Enfants, Sida, zones d’ombre
La faute en partie au VIH, qui frappe 16 % de la population sud-africaine – et peut-être la moitié des prostituées -, quand dans le pays le Sida reste souvent un tabou. Et les jeunes filles et garçons intéressent les réseaux de prostitution, car ils sont perçus comme des sujets moins à risque. Dans le cadre de la Coupe du monde, le trafic de jeunes esclaves sexuels risque de concerner nombre d’enfants des campagnes sud-africaines. Davis Bayerer exprimait d’ailleurs cette préoccupation, d’autant que la Coupe du monde se déroule en période de vacances scolaires. « Des enfants de familles rurales pauvres seront appâtés par des criminels leur disant qu’il y a du travail pour eux dans les grandes villes ».
A l’image de l’Allemagne en 2006, les autorités sud-africaines, avec le concours d’ONG, ont mis en place plusieurs mécanismes pour prévenir le trafic humain lors de la Coupe du monde. Le pays a renforcé sa législation à l’encontre du trafic et de l’exploitation sexuelle. Mais des zones d’ombres subsistent. Celles, en particulier, où sont reléguées les prostituées à l’approche de la compétition.

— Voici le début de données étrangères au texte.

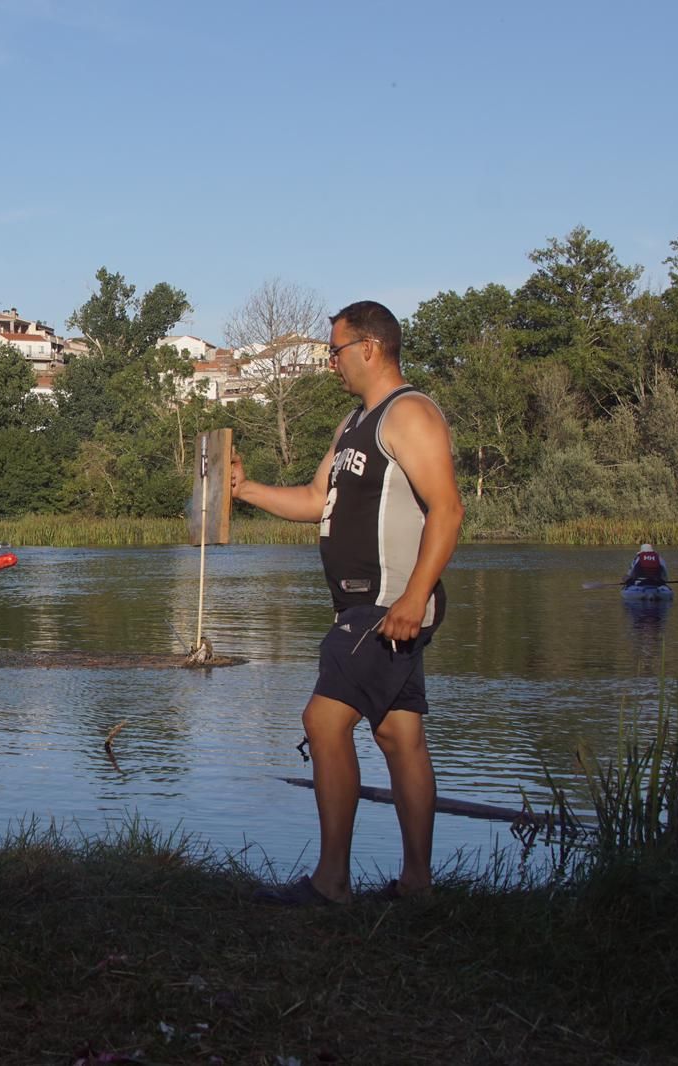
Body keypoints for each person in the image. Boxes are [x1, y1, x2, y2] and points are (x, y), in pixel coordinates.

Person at [230, 300, 463, 905]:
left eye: (334, 351)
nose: (330, 363)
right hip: (364, 607)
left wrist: (413, 597)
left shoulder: (409, 414)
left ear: (369, 348)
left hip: (386, 604)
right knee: (399, 736)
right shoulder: (352, 424)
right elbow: (314, 499)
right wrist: (245, 489)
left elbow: (448, 509)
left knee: (323, 720)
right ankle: (417, 885)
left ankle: (331, 883)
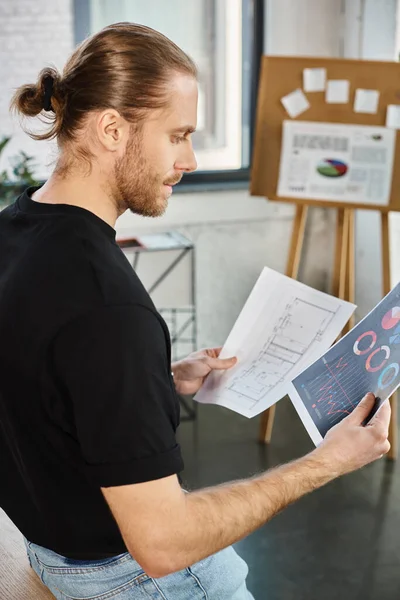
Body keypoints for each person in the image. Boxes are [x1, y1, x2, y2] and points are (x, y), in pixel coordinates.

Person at [0, 22, 390, 600]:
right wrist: (327, 462)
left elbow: (40, 377)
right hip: (132, 577)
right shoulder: (107, 308)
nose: (190, 158)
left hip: (51, 544)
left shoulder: (14, 229)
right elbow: (163, 545)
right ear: (112, 129)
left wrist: (154, 381)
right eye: (178, 134)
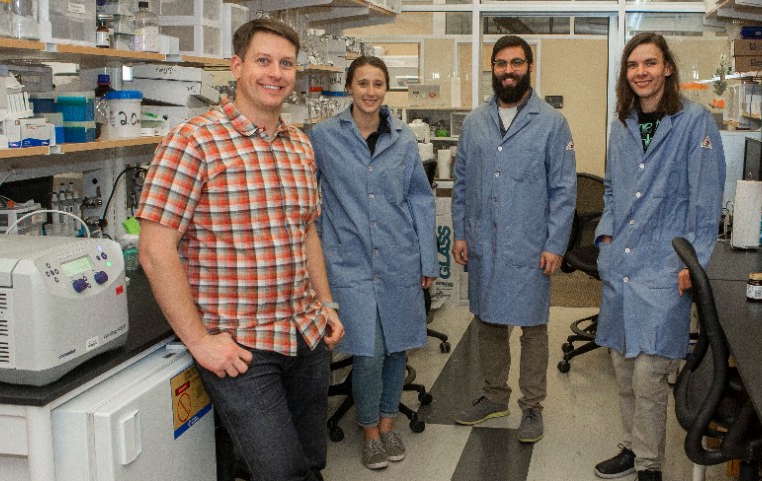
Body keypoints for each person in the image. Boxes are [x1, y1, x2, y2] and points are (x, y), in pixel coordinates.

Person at [136, 18, 342, 481]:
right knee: (280, 470)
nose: (275, 73)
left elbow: (306, 231)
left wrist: (325, 302)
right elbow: (155, 249)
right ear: (237, 66)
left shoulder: (299, 147)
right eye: (263, 61)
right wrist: (200, 340)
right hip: (243, 346)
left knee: (310, 461)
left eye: (286, 63)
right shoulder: (192, 142)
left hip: (305, 334)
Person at [591, 33, 726, 481]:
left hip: (665, 266)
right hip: (622, 264)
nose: (641, 72)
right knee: (623, 366)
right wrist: (606, 236)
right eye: (633, 65)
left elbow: (705, 201)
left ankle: (649, 465)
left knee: (650, 373)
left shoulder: (694, 123)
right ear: (626, 75)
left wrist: (694, 262)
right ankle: (631, 447)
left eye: (650, 63)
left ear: (668, 67)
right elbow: (611, 188)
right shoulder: (623, 124)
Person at [309, 55, 437, 471]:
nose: (370, 91)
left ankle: (387, 422)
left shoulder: (402, 138)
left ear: (386, 89)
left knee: (398, 345)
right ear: (349, 87)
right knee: (367, 352)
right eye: (362, 83)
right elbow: (308, 196)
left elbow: (419, 197)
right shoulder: (323, 137)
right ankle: (368, 429)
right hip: (348, 260)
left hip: (400, 255)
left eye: (377, 84)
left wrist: (427, 258)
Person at [450, 35, 576, 444]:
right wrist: (462, 232)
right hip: (485, 241)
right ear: (493, 69)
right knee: (488, 321)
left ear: (529, 67)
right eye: (501, 63)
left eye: (516, 63)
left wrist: (556, 243)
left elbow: (563, 190)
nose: (508, 70)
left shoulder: (552, 123)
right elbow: (463, 183)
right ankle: (493, 396)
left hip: (529, 243)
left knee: (533, 327)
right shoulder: (474, 122)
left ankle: (532, 407)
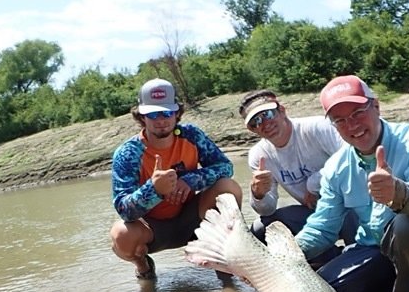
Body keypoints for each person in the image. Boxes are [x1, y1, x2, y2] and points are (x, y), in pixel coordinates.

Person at [293, 74, 409, 292]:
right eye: (340, 120)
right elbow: (323, 227)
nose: (352, 126)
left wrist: (398, 194)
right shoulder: (335, 167)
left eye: (358, 113)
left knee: (406, 224)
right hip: (373, 251)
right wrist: (283, 257)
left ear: (376, 106)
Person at [111, 78, 242, 279]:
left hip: (193, 220)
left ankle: (222, 262)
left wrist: (190, 180)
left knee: (228, 188)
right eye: (153, 114)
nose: (161, 119)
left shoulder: (192, 136)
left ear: (177, 113)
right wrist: (154, 190)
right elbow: (123, 209)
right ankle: (143, 266)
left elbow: (225, 167)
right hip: (152, 229)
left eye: (167, 112)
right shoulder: (128, 153)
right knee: (122, 235)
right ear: (142, 117)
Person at [239, 88, 357, 245]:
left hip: (351, 205)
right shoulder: (258, 155)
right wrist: (258, 194)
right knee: (261, 227)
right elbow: (267, 210)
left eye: (267, 114)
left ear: (282, 110)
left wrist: (314, 184)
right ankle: (325, 259)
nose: (265, 124)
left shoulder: (318, 127)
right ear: (252, 129)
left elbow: (353, 157)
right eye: (256, 122)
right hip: (314, 214)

Plusieurs associations de défense des droits de l’Homme dénoncent le choix des autorités de débarrasser les centres-villes des prostituées, mais aussi des mendiants et des enfants des rues, pour les parquer en périphérie. La répression renforcée des travailleurs et travailleuses du sexe risque de les pousser plus encore à la clandestinité, ce qui augmente les craintes des associations quand aux risques de propagation du VIH.
Le Human Sciences Research Council regrette une autre zone d’ombre. Si les efforts de prévention accomplis à l’égard de la prostitution sont réels, un autre aspect du trafic d’êtres humains reste occulté : l’esclavage de travail, qui accompagnera le boom économique généré lors de la compétition, et qui là encore concernera en grande majorité des femmes et des enfants.
Et l’institut d’énumérer les facteurs qui facilitent et aggravent le trafic humain en Afrique du Sud, qui n’a pas commencé ni ne s’arrêtera avec la Coupe du monde de football : « la pauvreté et les inégalités ; le manque d’éducation et d’emploi dans le pays et les pays voisins ; la porosité des frontières ; la complicité de certains fonctionnaires ; le manque de personnel pour identifier et appréhender les cas de trafic ; et les croyances sociales qui tolèrent la violence contre les femmes et les enfants ».